Mais comment l’UA parvient-il à exercer cet effet protecteur ? La réponse réside dans son interaction avec les sphingolipides. L’UA stimule l’expression d’une enzyme spécifique dans l’intestin, responsable de la biosynthèse des sphingolipides. Ces lipides jouent un rôle crucial dans la structure et la fonction des membranes cellulaires, notamment dans le système nerveux.

effet ua
Schémas et images de fluorescence en a et b, anatomie d’une partie spécifique du ver, le PLML, chez deux types d’animaux : un type sauvage et un autre avec des mutations génétiques spécifiques. En b, une rupture typique de l’axone PLM est indiquée par une ligne rouge. Le c montre la structure chimique de l’acide ursolique (UA). En d, il est démontré que l’exposition à l’UA réduit les ruptures d’axones chez les animaux mutants. Le e présente le calendrier d’exposition à l’UA, tandis que le f montre que l’exposition continue à l’UA réduit les ruptures d’axones, surtout si cette exposition commence à un stade larvaire spécifique. Le g décrit le protocole expérimental pour étudier l’héritage intergénérationnel, et le h révèle que l’exposition à l’UA réduit les ruptures d’axones sur deux générations. © W. Wang et al., 2023

Le lien entre l’intestin et la neuroprotection est établi par le transport de la S1P du tube digestif à l’ovule. Ce mécanisme est essentiel pour assurer la transmission des bénéfices neuroprotecteurs à la génération suivante.

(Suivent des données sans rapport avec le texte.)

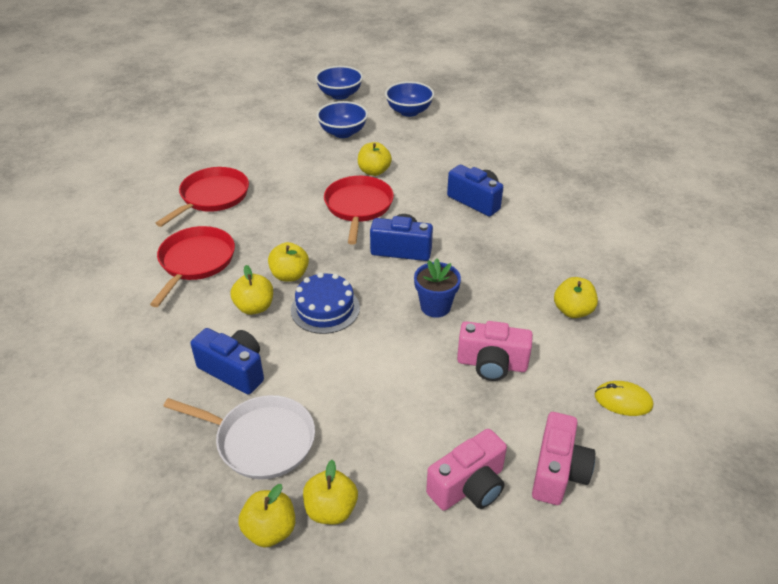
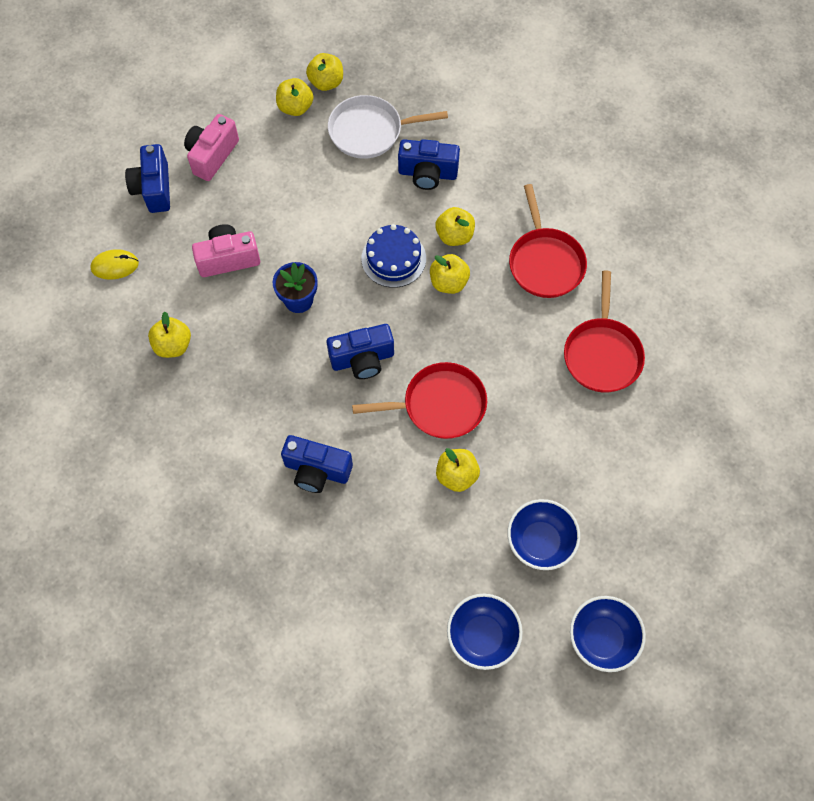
camera: 155 degrees right, 25 degrees up
red pan [324,176,394,245] -> red pan turned 75 degrees counterclockwise [352,362,487,439]
pink camera [532,412,595,505] -> blue camera [125,144,170,213]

En d’autres termes, l’UA, en modulant le métabolisme des sphingolipides dans l’intestin, permet à la S1P de jouer son rôle protecteur, garantissant ainsi la santé neuronale des générations futures.

Une nouvelle perspective sur la santé neuronale

Les récentes découvertes renforcent l’idée que la nutrition est un élément clé de la santé globale, avec des implications qui s’étendent bien au-delà de la génération actuelle. En effet, la mise en évidence du rôle de la S1P et de l’UA dans la protection neuronale intergénérationnelle met en lumière la profonde influence que peuvent avoir les facteurs environnementaux et alimentaires sur la transmission de traits biologiques spécifiques.

Cependant, bien que ces découvertes soient prometteuses, il convient de les aborder avec prudence. Le ver C. elegans, bien qu’utile comme modèle biologique, présente des différences significatives avec les mammifères. Il est donc crucial de poursuivre les recherches pour explorer si ces mécanismes observés chez le ver sont également présents chez d’autres espèces.

L’auteur principal, le professeur Roger Pocock, conclut dans un communiqué : « Le régime alimentaire d’une mère peut affecter non seulement le cerveau de sa progéniture, mais potentiellement les générations suivantes. Notre travail soutient une alimentation saine pendant la grossesse ».